### Text shown
'''
Hi All,
We have 2 tables, one table only has 6 rows, and the other one has million rows. We would like to join these 2 tables.
Here is our sql
SELECT * ORACLE_TABLE
INNER JOIN MSSQL_TABLE ON MSSQL_TABLE.car_model = ORACLE_TABLE.car_model
Note: MSSQL_TABLE( only has 6 rows), ORACLE_TABLE( has million rows)
We saw Dremio pulls the whole rows from those tables, and then do the join. The joined result is correct, but I just wonder if there is a way to hint Dremio to select the small table first(MSSQL_TABLE), and then push down the result to the larger table(ORACLE_TABLE) ? This can avoid pulling the whole table data to Dremio.
@dacopan
Thanks, but it can’t work. I saw Dremio still pull the whole large table. Below is the plan, I’m seeking if there is any way for Dremio to execute “ParquetScan 02-01” first and then push down the result to the “Jdbc 01-10” later.
'''
### Task 1
Write out part of the Dremio join thread word for word, beginning at the words "Here is our" and stopping after "data to Dremio.".
### Task 2
Carry the Dremio join thread forward from its last sentence.
The listing that comes next is separate from the Dremio join thread.

Stored data
'''
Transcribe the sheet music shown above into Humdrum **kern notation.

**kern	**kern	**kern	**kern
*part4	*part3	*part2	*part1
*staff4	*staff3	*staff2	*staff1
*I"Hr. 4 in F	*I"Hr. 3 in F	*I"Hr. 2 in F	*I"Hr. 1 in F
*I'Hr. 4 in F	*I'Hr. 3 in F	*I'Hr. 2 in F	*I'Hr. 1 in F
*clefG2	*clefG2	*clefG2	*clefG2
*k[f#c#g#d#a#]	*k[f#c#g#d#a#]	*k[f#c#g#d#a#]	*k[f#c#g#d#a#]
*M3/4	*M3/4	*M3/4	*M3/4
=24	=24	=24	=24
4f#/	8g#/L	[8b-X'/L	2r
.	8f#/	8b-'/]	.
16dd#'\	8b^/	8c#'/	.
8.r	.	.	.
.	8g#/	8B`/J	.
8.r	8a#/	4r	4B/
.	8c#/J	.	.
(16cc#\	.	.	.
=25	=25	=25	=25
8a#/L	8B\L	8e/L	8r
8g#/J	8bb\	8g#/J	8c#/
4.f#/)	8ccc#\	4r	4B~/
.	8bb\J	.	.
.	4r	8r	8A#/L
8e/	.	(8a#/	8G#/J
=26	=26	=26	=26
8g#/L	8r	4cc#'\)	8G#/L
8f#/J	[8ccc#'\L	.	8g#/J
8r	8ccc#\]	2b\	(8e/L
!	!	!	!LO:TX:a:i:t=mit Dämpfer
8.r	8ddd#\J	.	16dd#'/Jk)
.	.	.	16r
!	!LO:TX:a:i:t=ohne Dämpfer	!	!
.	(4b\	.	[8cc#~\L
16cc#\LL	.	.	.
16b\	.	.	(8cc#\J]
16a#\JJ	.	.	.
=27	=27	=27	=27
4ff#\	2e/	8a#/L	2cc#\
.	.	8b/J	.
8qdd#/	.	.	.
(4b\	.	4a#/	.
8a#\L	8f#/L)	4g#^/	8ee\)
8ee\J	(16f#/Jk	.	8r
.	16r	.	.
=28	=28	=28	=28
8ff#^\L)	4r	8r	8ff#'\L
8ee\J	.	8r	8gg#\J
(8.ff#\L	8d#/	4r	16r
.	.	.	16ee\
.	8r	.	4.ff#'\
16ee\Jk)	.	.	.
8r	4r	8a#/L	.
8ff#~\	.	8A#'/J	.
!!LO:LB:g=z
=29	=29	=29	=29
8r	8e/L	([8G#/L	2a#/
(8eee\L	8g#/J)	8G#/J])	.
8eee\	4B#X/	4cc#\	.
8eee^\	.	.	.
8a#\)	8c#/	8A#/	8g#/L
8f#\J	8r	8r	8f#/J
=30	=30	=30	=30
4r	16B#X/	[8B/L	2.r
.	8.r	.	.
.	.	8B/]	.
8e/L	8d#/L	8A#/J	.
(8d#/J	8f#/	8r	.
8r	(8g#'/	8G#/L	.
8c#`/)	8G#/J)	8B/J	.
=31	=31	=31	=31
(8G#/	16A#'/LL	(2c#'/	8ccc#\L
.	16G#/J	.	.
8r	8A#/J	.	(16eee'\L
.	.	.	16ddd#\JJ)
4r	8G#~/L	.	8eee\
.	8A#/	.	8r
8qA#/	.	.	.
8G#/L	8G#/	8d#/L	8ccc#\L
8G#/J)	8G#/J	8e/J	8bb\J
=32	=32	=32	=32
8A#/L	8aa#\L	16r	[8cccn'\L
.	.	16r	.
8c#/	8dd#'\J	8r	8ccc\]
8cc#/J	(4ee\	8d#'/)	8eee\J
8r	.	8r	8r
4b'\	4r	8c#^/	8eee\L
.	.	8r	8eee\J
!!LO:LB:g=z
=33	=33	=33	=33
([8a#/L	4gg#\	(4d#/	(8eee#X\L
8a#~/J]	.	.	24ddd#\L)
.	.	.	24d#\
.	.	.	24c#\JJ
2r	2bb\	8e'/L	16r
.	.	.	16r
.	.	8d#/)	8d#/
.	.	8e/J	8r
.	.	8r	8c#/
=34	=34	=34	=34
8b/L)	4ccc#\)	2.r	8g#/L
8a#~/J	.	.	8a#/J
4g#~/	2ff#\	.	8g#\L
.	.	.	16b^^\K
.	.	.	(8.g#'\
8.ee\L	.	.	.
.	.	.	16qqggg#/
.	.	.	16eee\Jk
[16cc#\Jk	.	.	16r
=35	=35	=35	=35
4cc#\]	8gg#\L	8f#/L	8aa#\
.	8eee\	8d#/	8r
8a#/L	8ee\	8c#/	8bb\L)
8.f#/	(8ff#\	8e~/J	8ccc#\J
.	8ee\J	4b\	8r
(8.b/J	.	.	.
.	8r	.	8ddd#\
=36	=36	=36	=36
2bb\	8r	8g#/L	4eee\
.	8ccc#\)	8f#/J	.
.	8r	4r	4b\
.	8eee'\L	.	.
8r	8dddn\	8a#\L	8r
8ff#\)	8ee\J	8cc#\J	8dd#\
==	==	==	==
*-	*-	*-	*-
'''
### Output 1
Here is our sql
SELECT * ORACLE_TABLE
INNER JOIN MSSQL_TABLE ON MSSQL_TABLE.car_model = ORACLE_TABLE.car_model
Note: MSSQL_TABLE( only has 6 rows), ORACLE_TABLE( has million rows)
We saw Dremio pulls the whole rows from those tables, and then do the join. The joined result is correct, but I just wonder if there is a way to hint Dremio to select the small table first(MSSQL_TABLE), and then push down the result to the larger table(ORACLE_TABLE) ? This can avoid pulling the whole table data to Dremio.

### Output 2
It seems you are joining across two data sources - table a -> sql server and table b -> oracle … and you are expecting it to do a push-down?! It will never happen.
Extract the 6 rows table car_model distinct value, hardcode it in your oracle SQL using an in clause. Something like this:
SELECT * ORACLE_TABLE
ORACLE_TABLE.car_model in (‘lambo’,‘fusion’,‘model s’,‘mini foo’,‘lx 560’,‘doogi’,‘turbo’)